Her voice trailed into silence. Mrs. Ritchie held her breath. The hint of being contented with things as they were now frightened her.

“You will not always be abroad—at least in such places as this,” she said hurriedly.

“No. One begins to see though, that there are more selfish advantages to be gained from married life without a nursery. It isn’t that Ally doesn’t want children—he will some day. But then—I mightn’t, you see.”

“You will,” said Mrs. Ritchie consolingly. “Let alone the feeling you will have that you ought to (I wish we didn’t have these feelings, but women keep the conscience of the household, always!), you will want to because it is natural. You needn’t be afraid.” She waited a minute, meeting those shining eyes steadily, and reiterated, “You needn’t be afraid.”

Leoline turned her face to the window, and looked across the garden, with its hot, dusty roses, to the latched gate through which Ally had gone to, and come from, Government House. At the gate a shadow stood, and a voice said, under breath, “I never came this way—before!” She thought of the child denied her because of Ally’s selfish fear of discomfort, and the safeguard of its presence in her arms now; for she might be called in this a good woman, that had she been a mother, she would not have been afraid, not even of that dangerous proximity.

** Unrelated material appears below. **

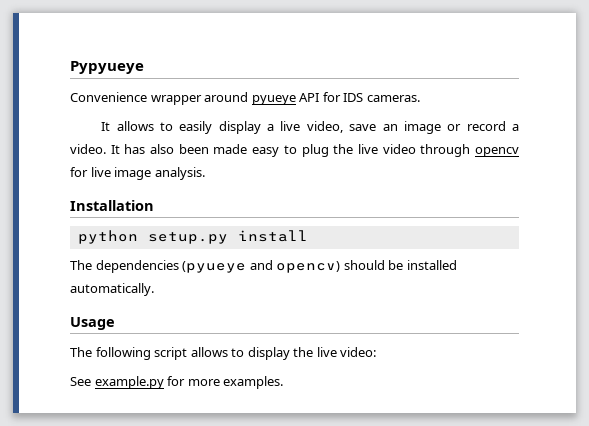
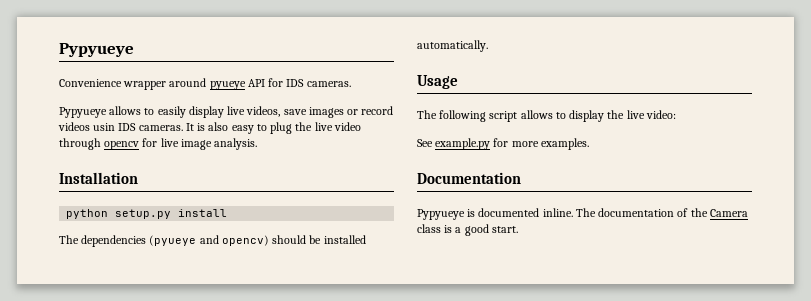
[101,122,111,131] It -> [59,107,107,118] Pypyueye
[267,121,519,134] [70,144,248,154] a live video, save an image or record a video. It has also been made -> [227,106,394,118] [58,122,229,131] live videos, save images or record videos usin IDS cameras. It is also
(284, 382) none -> [417,172,521,184] [417,208,748,220] [417,224,518,236] // Documentation // Pypyueye is documented inline. The documentation of the Camera class is a good start.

As it was, in spite of Blanche Stern’s presence throughout the day, there was a horribly lonely feeling about the bungalow, and after the rush of her departure had died away, the empty rooms seemed as if they listened for a step. The fear of being alone and of listening also made Leoline Lewin insist on riding down to the harbour again to see her off, and for the second time in twenty-four hours she found herself loitering about on the wharf among the walls of coal, waiting with that horrible sense of departure for the boat to start. There is nothing more trying to those left behind than one of these lingering “send-offs”—the going on board and forced little conversations with one ear always attentive for the bell and “Any more for the shore?”—the interminable time of standing about on the quay while the mails are got in, and the boat turns so very slowly from the shore—the waving of handkerchiefs, and hollow cheering, and then the going home with a blank feeling that life is just the same in its dull grooves, and all the chance of movement and adventure has gone out with the ship beyond the horizon line. It is a particularly depressing ceremony in Key Island, whose inhabitants feel it a prison at the best of times, but it seems to possess a kind of hideous fascination to the residents, who never let a boat depart without thronging on the quay and wishing vainly that they were going with her.